**Entries shown**

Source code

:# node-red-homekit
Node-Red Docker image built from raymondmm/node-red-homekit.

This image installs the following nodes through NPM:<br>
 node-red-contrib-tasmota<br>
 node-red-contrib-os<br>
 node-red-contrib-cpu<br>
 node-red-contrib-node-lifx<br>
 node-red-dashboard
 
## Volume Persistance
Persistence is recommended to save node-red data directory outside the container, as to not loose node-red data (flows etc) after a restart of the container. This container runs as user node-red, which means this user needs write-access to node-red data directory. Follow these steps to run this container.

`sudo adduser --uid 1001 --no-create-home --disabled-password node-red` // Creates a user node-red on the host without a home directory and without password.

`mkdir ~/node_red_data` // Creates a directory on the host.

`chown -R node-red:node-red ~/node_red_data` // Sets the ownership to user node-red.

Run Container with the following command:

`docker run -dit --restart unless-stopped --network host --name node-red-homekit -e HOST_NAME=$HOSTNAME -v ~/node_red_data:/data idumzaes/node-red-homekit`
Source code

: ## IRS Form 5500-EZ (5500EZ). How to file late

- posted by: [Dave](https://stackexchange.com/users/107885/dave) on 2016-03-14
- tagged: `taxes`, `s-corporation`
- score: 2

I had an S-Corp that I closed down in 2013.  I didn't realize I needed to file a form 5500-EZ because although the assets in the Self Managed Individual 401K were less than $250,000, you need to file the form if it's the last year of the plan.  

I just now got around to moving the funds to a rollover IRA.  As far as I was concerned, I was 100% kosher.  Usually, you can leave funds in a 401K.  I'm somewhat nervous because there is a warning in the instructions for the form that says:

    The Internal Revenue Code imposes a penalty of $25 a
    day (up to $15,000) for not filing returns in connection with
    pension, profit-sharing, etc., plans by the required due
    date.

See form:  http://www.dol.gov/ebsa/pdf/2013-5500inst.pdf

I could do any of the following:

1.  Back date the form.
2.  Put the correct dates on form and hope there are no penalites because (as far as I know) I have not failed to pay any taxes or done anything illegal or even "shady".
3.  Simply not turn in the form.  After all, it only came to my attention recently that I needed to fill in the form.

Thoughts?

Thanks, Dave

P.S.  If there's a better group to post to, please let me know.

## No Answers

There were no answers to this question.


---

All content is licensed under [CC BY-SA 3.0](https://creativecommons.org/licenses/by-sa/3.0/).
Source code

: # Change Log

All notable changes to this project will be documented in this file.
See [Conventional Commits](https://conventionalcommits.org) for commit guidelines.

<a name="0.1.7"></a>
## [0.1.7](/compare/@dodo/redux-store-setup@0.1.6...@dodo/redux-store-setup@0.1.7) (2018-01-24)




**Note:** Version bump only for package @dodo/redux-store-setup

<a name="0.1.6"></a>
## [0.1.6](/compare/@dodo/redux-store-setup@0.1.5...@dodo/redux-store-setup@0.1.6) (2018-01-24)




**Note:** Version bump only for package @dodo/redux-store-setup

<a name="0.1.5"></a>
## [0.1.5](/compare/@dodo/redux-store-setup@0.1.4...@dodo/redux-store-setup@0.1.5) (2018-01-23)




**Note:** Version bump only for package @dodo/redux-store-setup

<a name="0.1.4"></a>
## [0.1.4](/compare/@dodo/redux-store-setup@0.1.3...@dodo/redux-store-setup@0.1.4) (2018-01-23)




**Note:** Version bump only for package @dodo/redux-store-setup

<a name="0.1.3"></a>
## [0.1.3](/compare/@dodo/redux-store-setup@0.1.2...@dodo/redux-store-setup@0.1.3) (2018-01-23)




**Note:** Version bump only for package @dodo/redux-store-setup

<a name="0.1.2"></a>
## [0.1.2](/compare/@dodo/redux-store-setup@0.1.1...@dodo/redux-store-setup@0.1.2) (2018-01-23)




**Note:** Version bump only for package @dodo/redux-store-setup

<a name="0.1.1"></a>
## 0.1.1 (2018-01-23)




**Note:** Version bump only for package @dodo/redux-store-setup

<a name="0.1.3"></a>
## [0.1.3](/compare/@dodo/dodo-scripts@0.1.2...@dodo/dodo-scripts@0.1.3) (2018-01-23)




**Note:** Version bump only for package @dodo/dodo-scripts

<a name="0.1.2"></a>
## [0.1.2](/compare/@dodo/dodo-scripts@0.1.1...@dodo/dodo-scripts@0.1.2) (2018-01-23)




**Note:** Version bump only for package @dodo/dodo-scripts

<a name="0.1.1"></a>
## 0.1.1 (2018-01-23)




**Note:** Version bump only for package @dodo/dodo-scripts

==

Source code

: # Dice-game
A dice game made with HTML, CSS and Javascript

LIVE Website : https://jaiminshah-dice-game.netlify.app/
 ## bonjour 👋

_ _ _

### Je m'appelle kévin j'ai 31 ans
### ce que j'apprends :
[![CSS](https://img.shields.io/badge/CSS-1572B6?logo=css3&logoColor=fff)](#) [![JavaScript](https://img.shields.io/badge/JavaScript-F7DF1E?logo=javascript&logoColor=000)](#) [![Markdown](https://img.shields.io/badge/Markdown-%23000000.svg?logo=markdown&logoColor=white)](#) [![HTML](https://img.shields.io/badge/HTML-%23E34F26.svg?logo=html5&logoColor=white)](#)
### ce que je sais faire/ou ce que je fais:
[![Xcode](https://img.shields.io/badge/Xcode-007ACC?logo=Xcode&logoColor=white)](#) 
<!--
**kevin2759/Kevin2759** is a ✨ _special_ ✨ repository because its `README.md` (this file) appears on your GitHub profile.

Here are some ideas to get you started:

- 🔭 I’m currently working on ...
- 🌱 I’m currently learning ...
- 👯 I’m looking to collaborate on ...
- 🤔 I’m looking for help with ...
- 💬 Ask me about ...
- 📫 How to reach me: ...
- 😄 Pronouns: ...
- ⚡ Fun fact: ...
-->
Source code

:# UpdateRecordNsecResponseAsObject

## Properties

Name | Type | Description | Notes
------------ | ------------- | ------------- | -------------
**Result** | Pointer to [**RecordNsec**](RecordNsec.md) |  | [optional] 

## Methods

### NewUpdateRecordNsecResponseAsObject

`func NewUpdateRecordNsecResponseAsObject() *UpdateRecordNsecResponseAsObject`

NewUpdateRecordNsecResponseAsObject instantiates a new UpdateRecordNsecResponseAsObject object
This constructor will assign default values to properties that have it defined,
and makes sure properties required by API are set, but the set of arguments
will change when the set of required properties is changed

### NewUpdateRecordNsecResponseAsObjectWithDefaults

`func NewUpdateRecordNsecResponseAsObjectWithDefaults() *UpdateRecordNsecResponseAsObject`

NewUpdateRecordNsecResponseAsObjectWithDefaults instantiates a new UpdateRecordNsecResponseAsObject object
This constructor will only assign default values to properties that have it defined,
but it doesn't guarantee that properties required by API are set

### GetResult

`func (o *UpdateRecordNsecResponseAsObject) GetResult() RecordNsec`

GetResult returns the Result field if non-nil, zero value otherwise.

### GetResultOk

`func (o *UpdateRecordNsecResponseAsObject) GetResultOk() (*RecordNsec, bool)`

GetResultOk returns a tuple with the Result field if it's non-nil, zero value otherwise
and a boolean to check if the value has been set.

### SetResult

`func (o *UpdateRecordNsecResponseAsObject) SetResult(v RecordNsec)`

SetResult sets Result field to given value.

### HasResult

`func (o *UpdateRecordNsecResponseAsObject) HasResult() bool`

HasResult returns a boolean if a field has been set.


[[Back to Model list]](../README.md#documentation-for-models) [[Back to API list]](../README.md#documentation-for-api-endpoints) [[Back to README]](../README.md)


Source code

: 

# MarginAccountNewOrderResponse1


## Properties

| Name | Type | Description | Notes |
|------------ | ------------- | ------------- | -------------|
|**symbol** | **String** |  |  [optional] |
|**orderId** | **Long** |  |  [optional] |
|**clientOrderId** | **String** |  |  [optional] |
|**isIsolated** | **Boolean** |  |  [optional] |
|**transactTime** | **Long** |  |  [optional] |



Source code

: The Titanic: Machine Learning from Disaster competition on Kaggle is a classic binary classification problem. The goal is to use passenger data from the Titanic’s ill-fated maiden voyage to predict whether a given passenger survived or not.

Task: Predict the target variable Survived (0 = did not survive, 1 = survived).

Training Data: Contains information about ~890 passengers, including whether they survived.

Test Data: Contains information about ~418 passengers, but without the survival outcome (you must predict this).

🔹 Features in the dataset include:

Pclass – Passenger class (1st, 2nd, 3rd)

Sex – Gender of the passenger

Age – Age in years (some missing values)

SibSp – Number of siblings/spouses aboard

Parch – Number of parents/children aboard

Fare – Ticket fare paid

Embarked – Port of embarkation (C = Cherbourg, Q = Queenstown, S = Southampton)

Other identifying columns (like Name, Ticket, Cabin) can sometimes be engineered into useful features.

**Exercise details**
Note each line above that contains "know" and copy it out.

**Answer to the problem**
2.  Put the correct dates on form and hope there are no penalites because (as far as I know) I have not failed to pay any taxes or done anything illegal or even "shady".
P.S.  If there's a better group to post to, please let me know.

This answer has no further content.